Wave#2: V = 50v at 45 deg, I = 1.0a at 45 deg, P = 50 joules/sec

50 joules/s are carried by Wave#1 if alone. The same applies to Wave#2

But if both waves are sumultaneouly present, the power carried by each wave when
alone is no longer a meaningful number. As a matter of fact when superposing two
coherent waves (same frequency, fixed phase relationship), one MUST first sum
voltages (or currents) and then calculate power.

Summing wave powers could only be done in case of incoherent waves.

In conclusion, the answer to your question is that the apparent extra 71
joules/s come front the fact that 100 joules/s taken as reference is a number
having no physical meaning.

73

Tony I0JX

K7ITM wrote:
Nice "when are you going to stop beating your mother" sort of
question.
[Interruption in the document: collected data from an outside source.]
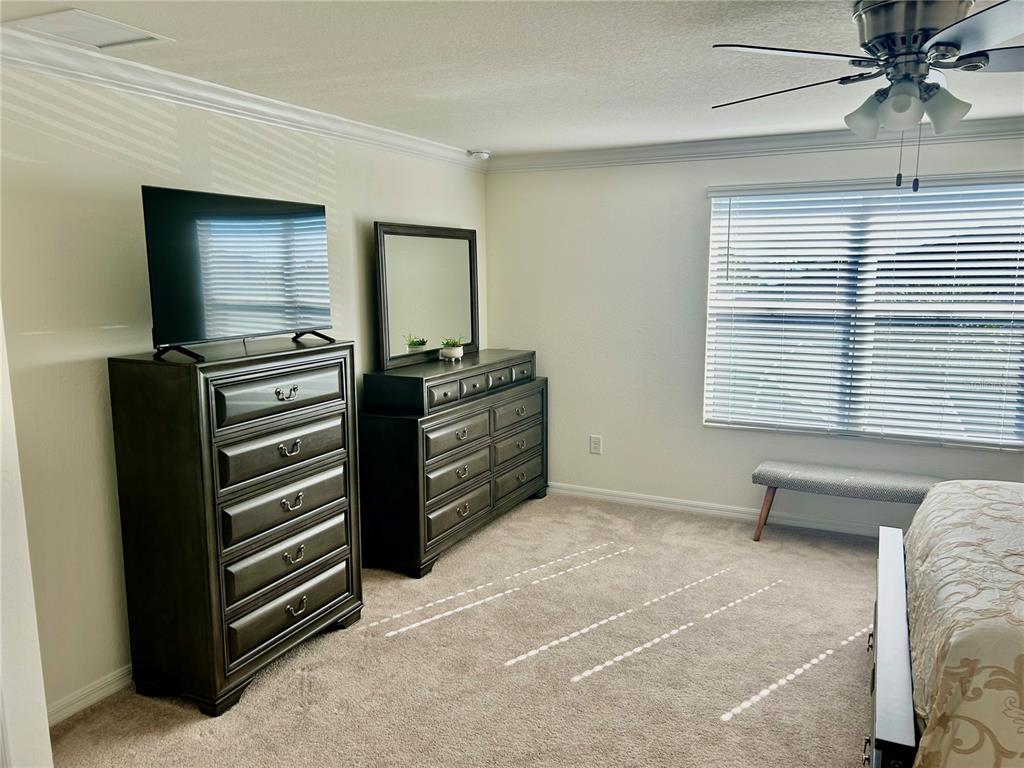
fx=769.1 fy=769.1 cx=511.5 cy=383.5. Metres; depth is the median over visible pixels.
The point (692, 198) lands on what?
back wall
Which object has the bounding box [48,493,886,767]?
carpet floor
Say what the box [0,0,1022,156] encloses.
ceiling
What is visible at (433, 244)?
mirror
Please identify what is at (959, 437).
window
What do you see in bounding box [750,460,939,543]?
bench
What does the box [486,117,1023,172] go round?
crown molding
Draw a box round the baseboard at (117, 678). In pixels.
[45,664,131,727]
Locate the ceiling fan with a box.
[710,0,1023,195]
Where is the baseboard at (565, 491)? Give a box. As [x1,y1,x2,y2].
[546,482,889,538]
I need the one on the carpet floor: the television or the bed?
the bed
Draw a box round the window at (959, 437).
[700,172,1023,449]
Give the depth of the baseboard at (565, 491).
5.08 m
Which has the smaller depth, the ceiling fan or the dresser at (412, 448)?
the ceiling fan
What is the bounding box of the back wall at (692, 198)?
[488,133,1023,537]
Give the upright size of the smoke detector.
0.044 m
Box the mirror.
[373,221,478,367]
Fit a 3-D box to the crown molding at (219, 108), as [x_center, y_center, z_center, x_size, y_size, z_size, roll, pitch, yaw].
[-1.227,-1.228,3.315,0.084,0.095,4.759,4,9,26]
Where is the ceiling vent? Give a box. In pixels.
[3,8,172,50]
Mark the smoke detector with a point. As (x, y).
(484, 155)
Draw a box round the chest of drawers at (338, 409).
[106,338,364,715]
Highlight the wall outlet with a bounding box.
[589,435,602,454]
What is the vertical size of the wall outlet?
0.137 m
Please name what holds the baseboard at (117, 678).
attached to the left wall at (92, 418)
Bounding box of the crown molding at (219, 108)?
[0,25,484,168]
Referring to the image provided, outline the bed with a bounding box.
[867,478,1023,767]
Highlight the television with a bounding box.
[139,184,335,361]
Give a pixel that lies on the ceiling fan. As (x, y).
(927, 31)
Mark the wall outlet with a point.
(596, 446)
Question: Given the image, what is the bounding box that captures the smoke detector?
[468,149,490,159]
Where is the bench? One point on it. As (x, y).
(840, 476)
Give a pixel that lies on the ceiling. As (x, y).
(433, 93)
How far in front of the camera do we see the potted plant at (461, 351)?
4.75 m
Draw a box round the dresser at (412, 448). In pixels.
[356,351,546,577]
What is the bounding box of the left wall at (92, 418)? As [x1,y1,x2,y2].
[0,66,489,717]
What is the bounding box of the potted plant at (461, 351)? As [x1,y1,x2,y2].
[439,336,464,360]
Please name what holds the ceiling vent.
in the ceiling
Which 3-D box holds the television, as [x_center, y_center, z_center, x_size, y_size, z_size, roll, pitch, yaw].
[-1.045,-0.443,3.083,0.282,0.610,0.956,4,9,26]
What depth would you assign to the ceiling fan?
2.19 m
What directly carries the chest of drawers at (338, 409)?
on the carpet floor
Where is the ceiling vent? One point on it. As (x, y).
(96, 29)
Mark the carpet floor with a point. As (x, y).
(497, 676)
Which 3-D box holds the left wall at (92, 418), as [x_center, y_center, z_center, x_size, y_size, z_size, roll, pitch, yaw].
[-1.169,-0.117,3.738,0.143,2.418,4.456,4,9,26]

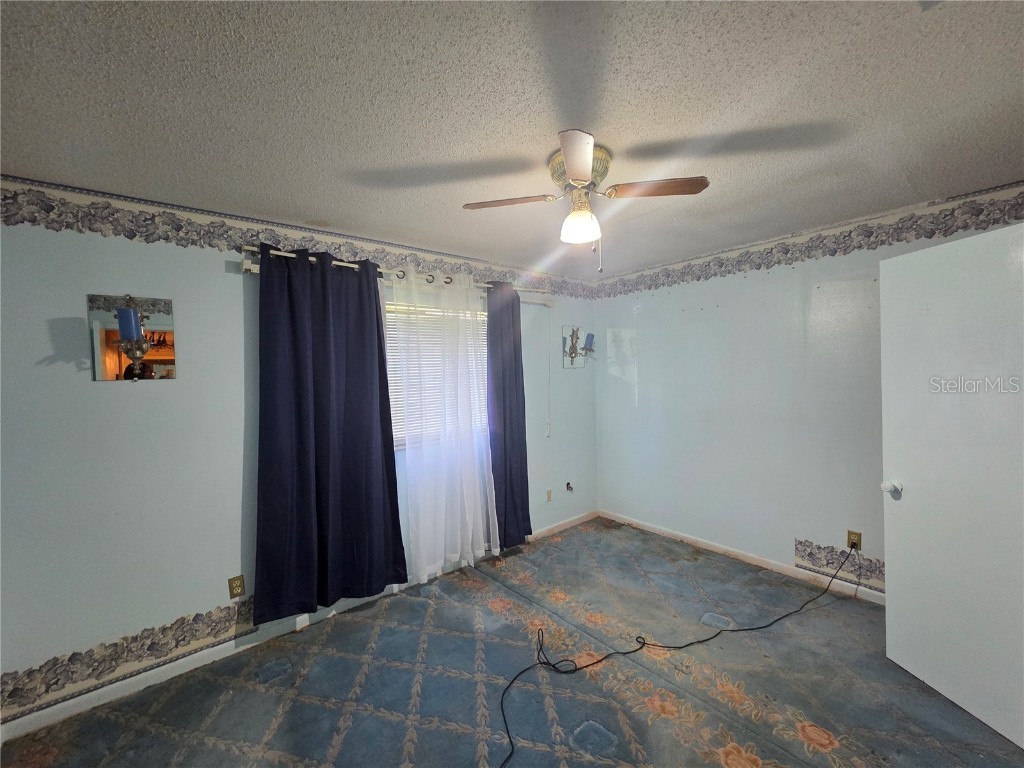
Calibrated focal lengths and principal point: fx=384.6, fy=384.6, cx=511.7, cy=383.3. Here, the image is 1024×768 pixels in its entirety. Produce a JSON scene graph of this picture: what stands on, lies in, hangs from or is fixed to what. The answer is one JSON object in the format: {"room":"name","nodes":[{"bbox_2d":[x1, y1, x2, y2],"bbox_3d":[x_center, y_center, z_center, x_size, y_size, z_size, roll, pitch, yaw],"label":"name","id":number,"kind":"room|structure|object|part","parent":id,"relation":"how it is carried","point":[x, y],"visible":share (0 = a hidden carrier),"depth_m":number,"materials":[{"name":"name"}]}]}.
{"room":"bedroom","nodes":[
{"label":"bedroom","id":0,"kind":"room"},
{"bbox_2d":[0,184,598,731],"bbox_3d":[-0.877,0.251,2.811,4.723,2.462,0.160,-2,2,-40],"label":"left wall","id":1,"kind":"structure","parent":0,"point":[177,390],"depth_m":1.92,"materials":[{"name":"paint"}]},
{"bbox_2d":[0,596,257,717],"bbox_3d":[-1.856,1.333,1.952,1.456,0.167,0.007,-2,2,-40],"label":"wallpaper border","id":2,"kind":"object","parent":1,"relation":"attached to","point":[210,616],"visible":0.79,"depth_m":1.88,"materials":[{"name":"grey paper"}]},
{"bbox_2d":[87,294,175,381],"bbox_3d":[-1.854,-0.216,1.885,0.332,0.425,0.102,-2,2,-40],"label":"mirror","id":3,"kind":"object","parent":1,"relation":"attached to","point":[170,351],"visible":0.96,"depth_m":1.89,"materials":[{"name":"mirror"}]},
{"bbox_2d":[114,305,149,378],"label":"wall sconce","id":4,"kind":"object","parent":3,"relation":"attached to","point":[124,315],"visible":0.99,"depth_m":1.82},
{"bbox_2d":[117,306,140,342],"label":"blue candle","id":5,"kind":"object","parent":4,"relation":"on","point":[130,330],"visible":0.98,"depth_m":1.82,"materials":[{"name":"blue wax"}]},
{"bbox_2d":[228,574,244,598],"bbox_3d":[-1.534,1.132,2.141,0.071,0.115,0.009,-2,2,-40],"label":"wall outlet","id":6,"kind":"object","parent":1,"relation":"attached to","point":[236,586],"visible":0.99,"depth_m":2.14,"materials":[{"name":"metal"}]},
{"bbox_2d":[0,511,596,742],"bbox_3d":[-0.770,1.422,2.761,4.297,0.087,0.013,-2,2,-40],"label":"baseboard","id":7,"kind":"structure","parent":1,"relation":"attached to","point":[81,706],"depth_m":2.01,"materials":[{"name":"white paint"}]},
{"bbox_2d":[0,174,598,298],"bbox_3d":[-0.863,-0.889,2.768,4.843,0.173,0.003,-2,2,-40],"label":"wallpaper border","id":8,"kind":"object","parent":1,"relation":"attached to","point":[47,226],"visible":0.87,"depth_m":2.07,"materials":[{"name":"grey paper"}]},
{"bbox_2d":[238,244,556,304],"bbox_3d":[-0.619,-0.750,2.838,2.289,0.073,0.126,-2,2,-40],"label":"curtain rod","id":9,"kind":"object","parent":1,"relation":"attached to","point":[255,272],"visible":0.49,"depth_m":2.57,"materials":[{"name":"metal"}]},
{"bbox_2d":[251,244,406,623],"bbox_3d":[-1.095,0.258,2.327,0.854,2.122,0.115,-2,2,-40],"label":"dark curtain","id":10,"kind":"object","parent":9,"relation":"hanging from","point":[386,386],"visible":0.98,"depth_m":2.30,"materials":[{"name":"blue fabric"}]},
{"bbox_2d":[390,267,497,582],"bbox_3d":[-0.490,0.276,2.859,0.940,2.206,0.089,-2,2,-40],"label":"sheer curtain","id":11,"kind":"object","parent":9,"relation":"hanging from","point":[425,577],"visible":0.95,"depth_m":2.83,"materials":[{"name":"white fabric"}]},
{"bbox_2d":[486,278,530,549],"bbox_3d":[-0.026,0.265,3.212,0.486,2.225,0.102,-2,2,-40],"label":"dark curtain","id":12,"kind":"object","parent":9,"relation":"hanging from","point":[524,442],"visible":0.89,"depth_m":3.20,"materials":[{"name":"fabric"}]},
{"bbox_2d":[383,298,488,450],"bbox_3d":[-0.647,-0.053,3.003,1.226,1.142,0.125,-2,2,-40],"label":"window","id":13,"kind":"structure","parent":1,"relation":"in","point":[401,439],"depth_m":2.94,"materials":[{"name":"white"}]},
{"bbox_2d":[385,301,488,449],"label":"window blinds","id":14,"kind":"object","parent":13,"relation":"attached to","point":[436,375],"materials":[{"name":"white plastic"}]},
{"bbox_2d":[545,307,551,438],"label":"blind cord","id":15,"kind":"object","parent":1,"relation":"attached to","point":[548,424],"visible":0.99,"depth_m":3.59,"materials":[{"name":"white plastic"}]},
{"bbox_2d":[545,488,552,501],"bbox_3d":[0.353,1.065,3.653,0.070,0.116,0.017,-2,2,-40],"label":"wall outlet","id":16,"kind":"object","parent":1,"relation":"attached to","point":[550,498],"visible":0.98,"depth_m":3.65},
{"bbox_2d":[564,481,573,492],"bbox_3d":[0.565,1.016,3.781,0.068,0.091,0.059,-2,2,-40],"label":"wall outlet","id":17,"kind":"object","parent":1,"relation":"attached to","point":[569,487],"visible":0.98,"depth_m":3.79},
{"bbox_2d":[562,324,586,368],"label":"mirror","id":18,"kind":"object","parent":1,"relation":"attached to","point":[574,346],"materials":[{"name":"mirror"}]},
{"bbox_2d":[562,325,591,368],"bbox_3d":[0.662,-0.360,3.776,0.312,0.415,0.167,-2,2,-40],"label":"wall sconce","id":19,"kind":"object","parent":1,"relation":"attached to","point":[571,364],"visible":0.99,"depth_m":3.80,"materials":[{"name":"metal"}]},
{"bbox_2d":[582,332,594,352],"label":"blue candle","id":20,"kind":"object","parent":19,"relation":"on","point":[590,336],"visible":0.98,"depth_m":3.81,"materials":[{"name":"blue wax"}]},
{"bbox_2d":[0,516,1022,767],"bbox_3d":[0.311,1.520,1.347,4.510,0.100,3.840,-2,2,-40],"label":"floor","id":21,"kind":"structure","parent":0,"point":[715,764],"depth_m":1.86,"materials":[{"name":"carpet"}]},
{"bbox_2d":[496,533,857,767],"bbox_3d":[1.044,1.266,2.095,2.589,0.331,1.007,-2,2,-40],"label":"power cord","id":22,"kind":"object","parent":21,"relation":"on","point":[507,732],"visible":0.99,"depth_m":2.11,"materials":[{"name":"black plastic"}]},
{"bbox_2d":[0,0,1023,277],"bbox_3d":[0.382,-1.015,1.278,4.686,0.111,4.126,-2,2,-40],"label":"ceiling","id":23,"kind":"structure","parent":0,"point":[319,207],"depth_m":1.34,"materials":[{"name":"white paint"}]},
{"bbox_2d":[462,130,708,273],"bbox_3d":[0.318,-0.745,1.713,0.854,0.496,0.858,-2,2,-40],"label":"ceiling fan","id":24,"kind":"object","parent":23,"relation":"attached to","point":[577,171],"visible":0.99,"depth_m":1.65,"materials":[{"name":"metal"}]},
{"bbox_3d":[-0.022,-0.807,1.719,0.433,0.033,0.201,-1,1,7],"label":"blade","id":25,"kind":"part","parent":24,"relation":"part of","materials":[{"name":"brown wood"}]},
{"bbox_3d":[0.230,-0.786,1.385,0.281,0.039,0.301,-2,2,-40],"label":"blade","id":26,"kind":"part","parent":24,"relation":"part of","materials":[{"name":"wood"}]},
{"bbox_3d":[0.310,-0.904,1.741,0.252,0.170,0.264,-2,2,-40],"label":"brass motor housing","id":27,"kind":"part","parent":24,"relation":"part of","materials":[{"name":"gold metal"}]},
{"bbox_3d":[0.301,-0.704,1.730,0.152,0.117,0.150,-2,2,-40],"label":"globe","id":28,"kind":"part","parent":24,"relation":"part of","materials":[{"name":"white glass"}]},
{"bbox_3d":[0.604,-0.823,1.636,0.297,0.032,0.322,-2,2,-40],"label":"blade","id":29,"kind":"part","parent":24,"relation":"part of","materials":[{"name":"brown wood"}]},
{"bbox_2d":[592,182,1023,602],"bbox_3d":[2.065,0.171,2.862,0.160,2.466,3.570,-2,2,-40],"label":"right wall","id":30,"kind":"structure","parent":0,"point":[649,313],"depth_m":2.95,"materials":[{"name":"paint"}]},
{"bbox_2d":[598,510,884,605],"bbox_3d":[1.984,1.363,2.832,0.013,0.084,3.289,-2,2,-40],"label":"baseboard","id":31,"kind":"structure","parent":30,"relation":"attached to","point":[658,532],"depth_m":2.95,"materials":[{"name":"white paint"}]},
{"bbox_2d":[594,184,1023,299],"bbox_3d":[1.999,-0.960,2.784,0.004,0.162,3.792,-2,2,-40],"label":"wallpaper border","id":32,"kind":"object","parent":30,"relation":"attached to","point":[683,280],"visible":0.95,"depth_m":2.57,"materials":[{"name":"paper"}]},
{"bbox_2d":[795,538,884,591],"bbox_3d":[2.369,1.211,2.372,0.007,0.197,1.082,-2,2,-40],"label":"wallpaper border","id":33,"kind":"object","parent":30,"relation":"attached to","point":[810,553],"visible":0.61,"depth_m":2.58,"materials":[{"name":"grey paper"}]},
{"bbox_2d":[847,530,861,549],"bbox_3d":[2.248,1.032,2.531,0.008,0.116,0.070,-2,2,-40],"label":"wall outlet","id":34,"kind":"object","parent":30,"relation":"attached to","point":[851,536],"visible":0.78,"depth_m":2.53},
{"bbox_2d":[879,220,1023,749],"bbox_3d":[1.978,0.400,1.586,0.167,2.044,0.805,-1,1,-8],"label":"door","id":35,"kind":"structure","parent":30,"relation":"attached to","point":[889,609],"depth_m":1.67,"materials":[{"name":"white paint"}]},
{"bbox_3d":[1.927,0.530,1.959,0.072,0.065,0.067,-1,1,-8],"label":"doorknob","id":36,"kind":"part","parent":35,"relation":"part of","materials":[{"name":"white"}]}
]}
And what was your reply?

It's a rhetorical question, Tom. What is your reply?
When someone (besides Eugene Hecht) explains it to
my satisfaction I will stop beating that dead horse.
--
73, Cecil http://www.w5dxp.com

Tam/WB2TT wrote:
"Cecil Moore" wrote:
Given two coherent EM waves superposed in a 50 ohm environment
at considerable distance from any source:

Can we take this to mean that this is not the steady state condition?

Sorry if I somehow gave you that idea. It is a steady-state
problem.
--
73, Cecil http://www.w5dxp.com